Stacey Udine, the executive director of Parkland Cares, said that the organization normally structures grants twice a year, but was seeing and hearing about a greater need for mental health services around the third anniversary of the shooting.

"With the anniversary and so much depression happening in the city — you just felt it in the community — the organizations kind of called out and said, we need to give more services than usual," she said.

"As time goes by, certain kids and certain community members are like, 'Whoa, what just happened in my community?' You know, it's really setting in. So it's not the short-term effect. It's now the long-term effect that they're dealing with," Udine said, noting that those ongoing effects are part of the group's focus to fund therapy for people, now.

"We're trying to handle the PTSD so that the students and the community at large in the future can have a regular, normal life," she said.

The students at Stoneman Douglas that were freshman when the shooting on their school campus killed 17 people and injured 17 others, are getting ready to graduate — now during a pandemic that has largely kept them online and away from their friends.

Read More: Class Of COVID-19: For Survivors Of Trauma At School, Pandemic Is One More Disruption

Udine said even with the last class of students, that were on campus that tragic day in 2018, getting ready to graduate, there is more work to be done to fund therapy for others affected in the years ahead.

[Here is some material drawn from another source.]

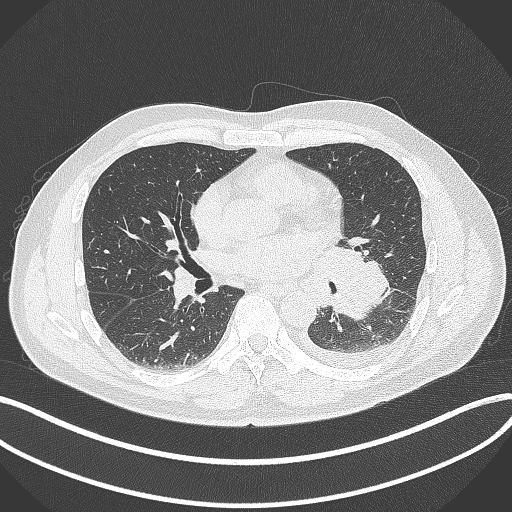
Chest CT, one axial slice; lung window (W 1500 / L -600 HU); 512 × 512 image matrix, field of view 400 × 400 mm. Male patient, age 58 years. Case-level facts recorded for this patient, not image findings: clinical TNM (as recorded): T3 N1 M1b; histopathological grade: G3.
Structures marked on this image (rectangle marked by the reading radiologist):
- lung tumour (recorded histology: small cell carcinoma): box from (x=311, y=236) to (x=396, y=323) px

"I think we still can't forget the teachers, the staff, the parents who live and have to deal with the students that have suffered and seen these horrible things that have occurred at the school," Udine said. "We can't let people forget that that this happened and we need to take care of our community."

This new round of grants brings Parkland Cares' total funding for therapy since the shooting up to $675,000.

The organizations that received the latest round of grants are: Tomorrow's Rainbow, Children's Bereavement Center, Henderson Behavioral Health, and Eagles' Haven.

Learn more about the organizations and the awards they received below:

Tomorrow's Rainbow: $30,000
Focuses mainly on counseling for children and teens and families through equine therapy programs.

Eagles Haven Wellness Center: $25,000
Plans to use the grant money for critical crisis assistance, which includes crisis intervention and making therapy referrals.

Henderson Behavioral Health: $25,000
Plans to use the funds from Parkland Cares to provide more telehealth therapy sessions for people affected by the shooting.

Children's Bereavement Center: $15,000
Focuses on free grief counseling and support groups, some of which have gone virtual during the pandemic.